- Capitalism and Alternatives -

More speculation as to why political discussion under capitalism has faltered

Posted by: Samuel Day Fassbinder ( Citizens for Mustard Greens, USA ) on November 02, 1997 at 10:46:24:

In Reply to: More on Captialism posted by Bob McDonald on November 01, 1997 at 13:26:12:

BOB MCDONALD: Capitalism is the "opposite" of communism. Socialism is the combination of both.

SDF: If you'd read this message you might see a distinction between "communism" and any previous regime claiming to be "communist." Reading this post might help you define socialism or communism in a better way -- "communism" might describe certain aspects of previous hand-to-mouth societies, in an earlier era of history, but both "communism" and "socialism" in the modern, industrial-society, sense involve belief in a utopian society which has never come to fruition in all of human history. We've covered this before, here in this Debating Room.

Thus Sir Thomas More's 1516-1517 text UTOPIA will emphasize that, in the perfect world dreamed by More, everything is shared in common. The word "communism," like the words "common" and "community," comes from a Latin root that means "sharing." Communism is essentially a utopian construct.

Previous attempts at communism and socialism failed because they tried to force the perfect society upon a nation-state for all the wrong reasons, and thus "communism" and "socialism" became names for reactionary regimes vaguely synonymous with "fascism," whose inventor, Benito Mussolini, had been a member of the Italian Socialist Party before becoming dictator of Italy.

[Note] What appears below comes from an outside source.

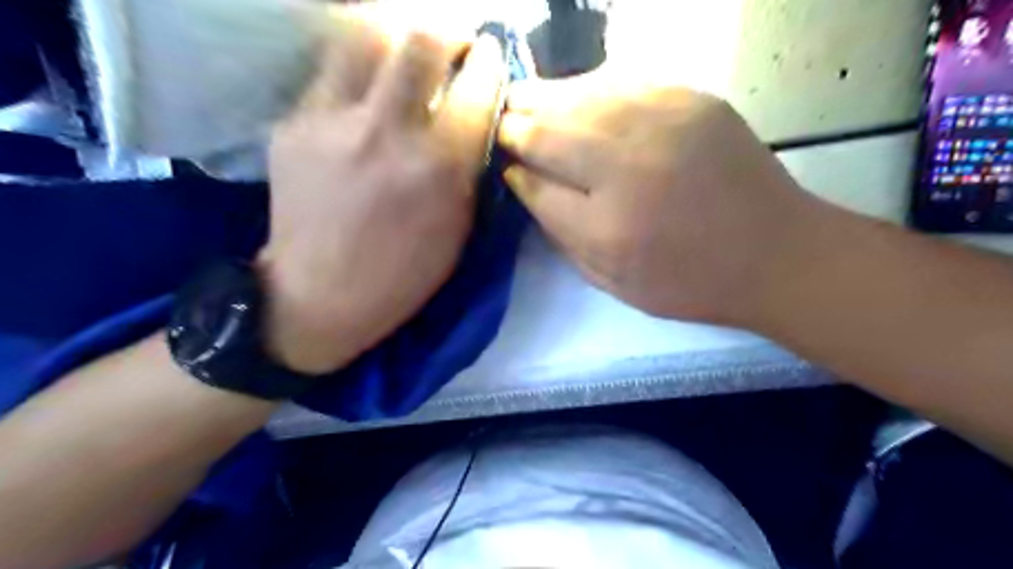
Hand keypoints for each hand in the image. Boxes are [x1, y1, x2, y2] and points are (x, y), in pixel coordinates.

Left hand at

BOB MCDONALD: Both socialism and communism have appeared and died in less than 100 years.

SDF: No, they haven't, for reasons I explained above. Bob McDonald is confusing capitalism, socialism, and communism with national systems that use three different types of MIXED ECONOMY (corresponding roughly to the United States, Sweden, and the Soviet Union), all of which require constant state intervention to remain in business.

I am frustrated by the continuing silliness of pro-capitalist posts, and I'm wondering out loud, here, if capitalism stupefies people and makes them incapable of rational political discussion by depriving political words of their meanings, doubtless through the process of constant misuse of political vocabulary by journalistic hacks. Thusly the word "liberal" (a word invented to describe believers in the LIBERTY to be wrested from governments) has in American political discourse become synonymous with belief in "big government," and the word "conservative" has become synonymous not with the CONSERVATION which supplied the root prefix of "conservative," but with the radically destructive utopian vision of capitalism preached by Newt Gingrich and by that most vindictive of mouthpieces for the lunatic Right, Rush Limbaugh.

If readers here want to read more on the destruction of politics by capitalist journalism, the journalistic destruction of the English language has already been described by George Orwell in an essay titled "Politics and the English Language," an essay which ought to be required reading for all high school juniors, and the journalistic destruction of political meaning in general is described in a book of essays by Daniel J. Boorstin called THE IMAGE. And then there's this post...

BOB MCDONALD: Other forms of society exist (fiefdoms, tribal organizations, religous compounds, etc...). If you examine the history of the world, and keep in context the knowledge and education of the people during different times, the progreession of societies from "survival of the fittest" to our current structure (taken as a whole) is both logical and natural.

SDF: Histories such as Clive Ponting's GREEN HISTORY OF THE WORLD and synopses of world history such as is given in Jeremy Rifkin's ENTROPY offer a version of world history where the exponential increases in human exploitation of the environment, leading up to the high-intensity society of the present day, are highlighted. The collision of capitalist world-society with the various possibilities of environmental disaster (due to the thinning of the ozone layer, the greenhouse effect, the simplification of the genepool due to the ongoing extinction of species of plant and animal, the destruction of the topsoil by urbanization, overfarming etc.) is neither logical nor natural.